Desmond Patrick Neil Wigan is a British diplomat who served as British High Commissioner to Kenya from 2023 to 2025. He previously served as the UK Ambassador to Somalia from 2013 to 2015. He also served as the British ambassador to Israel, June 2019 to June 2023, replacing David Quarrey. In June 2023, he was appointed the British High Commissioner to Kenya, replacing Jane Marriott, who was appointed as British High Commissioner to Pakistan. He left his post in 2025 to become Director General Strategy and Delivery at the UK’s Foreign, Commonwealth and Development Office (FCDO).

==Personal life==
Wigan studied at the University of Oxford, where he earned a Bachelor of Arts in history. He also has an MSc in economics from the University of London and a Post-Graduate Diploma from the School of Advanced International Studies at Johns Hopkins University.
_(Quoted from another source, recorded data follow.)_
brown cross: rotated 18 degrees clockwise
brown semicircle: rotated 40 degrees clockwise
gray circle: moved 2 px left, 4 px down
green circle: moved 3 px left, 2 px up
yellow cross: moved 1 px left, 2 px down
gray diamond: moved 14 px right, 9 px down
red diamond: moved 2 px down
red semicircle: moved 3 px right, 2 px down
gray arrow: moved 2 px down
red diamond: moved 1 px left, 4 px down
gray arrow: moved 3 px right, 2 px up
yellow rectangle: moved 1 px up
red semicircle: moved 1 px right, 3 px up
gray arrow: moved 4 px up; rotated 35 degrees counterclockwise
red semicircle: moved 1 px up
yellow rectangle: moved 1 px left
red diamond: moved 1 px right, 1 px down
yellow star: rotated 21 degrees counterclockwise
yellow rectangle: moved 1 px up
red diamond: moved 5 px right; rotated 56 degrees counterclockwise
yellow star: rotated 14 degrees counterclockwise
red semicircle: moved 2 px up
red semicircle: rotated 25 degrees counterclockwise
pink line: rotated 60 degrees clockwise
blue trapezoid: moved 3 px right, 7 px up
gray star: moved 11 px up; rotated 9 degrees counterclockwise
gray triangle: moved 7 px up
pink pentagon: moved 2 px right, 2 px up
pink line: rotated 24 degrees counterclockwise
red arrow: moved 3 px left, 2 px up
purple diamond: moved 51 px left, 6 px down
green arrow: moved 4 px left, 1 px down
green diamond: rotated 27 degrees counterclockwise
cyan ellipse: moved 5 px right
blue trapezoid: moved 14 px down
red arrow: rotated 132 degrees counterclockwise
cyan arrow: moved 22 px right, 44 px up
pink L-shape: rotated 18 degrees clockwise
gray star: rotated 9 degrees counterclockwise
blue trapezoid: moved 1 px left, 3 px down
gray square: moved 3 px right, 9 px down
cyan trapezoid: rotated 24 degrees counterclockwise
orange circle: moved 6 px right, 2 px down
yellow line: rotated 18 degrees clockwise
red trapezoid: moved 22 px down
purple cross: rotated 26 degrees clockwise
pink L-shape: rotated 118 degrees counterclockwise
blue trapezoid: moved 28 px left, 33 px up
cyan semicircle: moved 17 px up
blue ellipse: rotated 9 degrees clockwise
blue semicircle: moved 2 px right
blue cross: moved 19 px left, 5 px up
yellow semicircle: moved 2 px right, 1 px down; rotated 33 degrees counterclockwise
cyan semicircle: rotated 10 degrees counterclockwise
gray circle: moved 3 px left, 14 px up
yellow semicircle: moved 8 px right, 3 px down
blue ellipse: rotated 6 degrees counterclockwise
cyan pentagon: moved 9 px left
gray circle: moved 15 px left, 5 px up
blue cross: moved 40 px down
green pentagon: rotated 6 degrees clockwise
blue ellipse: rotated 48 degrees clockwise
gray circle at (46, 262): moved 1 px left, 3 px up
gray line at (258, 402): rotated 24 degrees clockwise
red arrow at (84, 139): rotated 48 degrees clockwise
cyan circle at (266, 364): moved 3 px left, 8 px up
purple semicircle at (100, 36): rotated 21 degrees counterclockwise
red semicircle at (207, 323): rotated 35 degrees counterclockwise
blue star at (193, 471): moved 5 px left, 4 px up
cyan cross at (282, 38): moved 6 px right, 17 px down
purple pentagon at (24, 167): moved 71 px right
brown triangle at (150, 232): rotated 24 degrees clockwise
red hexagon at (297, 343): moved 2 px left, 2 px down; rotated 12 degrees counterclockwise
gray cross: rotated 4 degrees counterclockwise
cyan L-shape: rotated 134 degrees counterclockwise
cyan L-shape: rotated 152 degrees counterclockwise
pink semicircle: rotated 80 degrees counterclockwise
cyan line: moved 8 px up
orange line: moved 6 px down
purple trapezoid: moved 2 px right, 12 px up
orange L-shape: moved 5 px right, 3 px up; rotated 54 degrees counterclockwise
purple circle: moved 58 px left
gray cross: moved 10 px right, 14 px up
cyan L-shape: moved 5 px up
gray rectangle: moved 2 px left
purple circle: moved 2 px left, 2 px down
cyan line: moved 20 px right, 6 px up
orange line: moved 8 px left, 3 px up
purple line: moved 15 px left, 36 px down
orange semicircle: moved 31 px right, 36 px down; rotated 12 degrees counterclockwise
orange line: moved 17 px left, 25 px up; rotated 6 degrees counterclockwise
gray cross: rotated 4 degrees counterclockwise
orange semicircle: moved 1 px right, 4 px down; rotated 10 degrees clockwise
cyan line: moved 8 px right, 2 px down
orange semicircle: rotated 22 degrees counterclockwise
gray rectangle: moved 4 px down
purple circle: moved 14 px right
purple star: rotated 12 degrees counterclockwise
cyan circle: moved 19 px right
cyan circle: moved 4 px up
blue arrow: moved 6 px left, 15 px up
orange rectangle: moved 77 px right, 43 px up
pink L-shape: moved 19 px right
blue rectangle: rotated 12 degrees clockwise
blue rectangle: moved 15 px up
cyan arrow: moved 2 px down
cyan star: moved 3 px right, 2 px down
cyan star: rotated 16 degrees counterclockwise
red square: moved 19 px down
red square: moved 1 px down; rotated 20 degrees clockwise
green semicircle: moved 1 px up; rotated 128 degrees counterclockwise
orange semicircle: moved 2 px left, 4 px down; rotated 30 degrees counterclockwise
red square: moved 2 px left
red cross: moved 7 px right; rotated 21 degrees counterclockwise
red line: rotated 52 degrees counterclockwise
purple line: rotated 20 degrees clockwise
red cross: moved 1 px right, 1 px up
Wigan is married, and has two children. His wife, Yael, is Israeli, and he can speak basic Hebrew, which he learned from his wife and from watching Israeli shows on Netflix.

==Career==
Wigan joined the London-based Foreign and Commonwealth Office in 2000. He initially was an Advisor in charge of UK's Economic Policies in the European Union, a position he held for two years. From August 2002 to January 2006, he was the Head of the Political Section at the British Embassy in Tel Aviv, Israel. Wigan subsequently acted as the Head of the Middle East and North Africa Group in London between February 2006 and April 2008. He later was the deputy director for Wider World in the Cabinet Office's Foreign and Defence Policy Secretariat. In March 2010, he was also named as the UK Ambassador to the Democratic Republic of Congo.

In June 2013, Wigan was appointed as the UK Ambassador to Somalia, based at the British Embassy in Mogadishu. On 16 March 2015, Harriet Mathews was appointed as Wigan's successor as Ambassador; Wigan was to be transferred to another Diplomatic Service appointment.

From November 2015 to September 2018, Wigan served as Director for Africa at the Foreign and Commonwealth Office.

Wigan was appointed Officer of the Order of the British Empire (OBE) in the 2016 New Year Honours.

Wigan became Britain's ambassador to Israel in June 2019.

In April 2023, he was appointed as the UK High Commissioner to Kenya, replacing Jane Marriott. He took up the position in August 2023.

He was appointed a Commander of the Royal Victorian Order (CVO) on 3 November 2023 in connection to Their Majesties' State Visit to Kenya.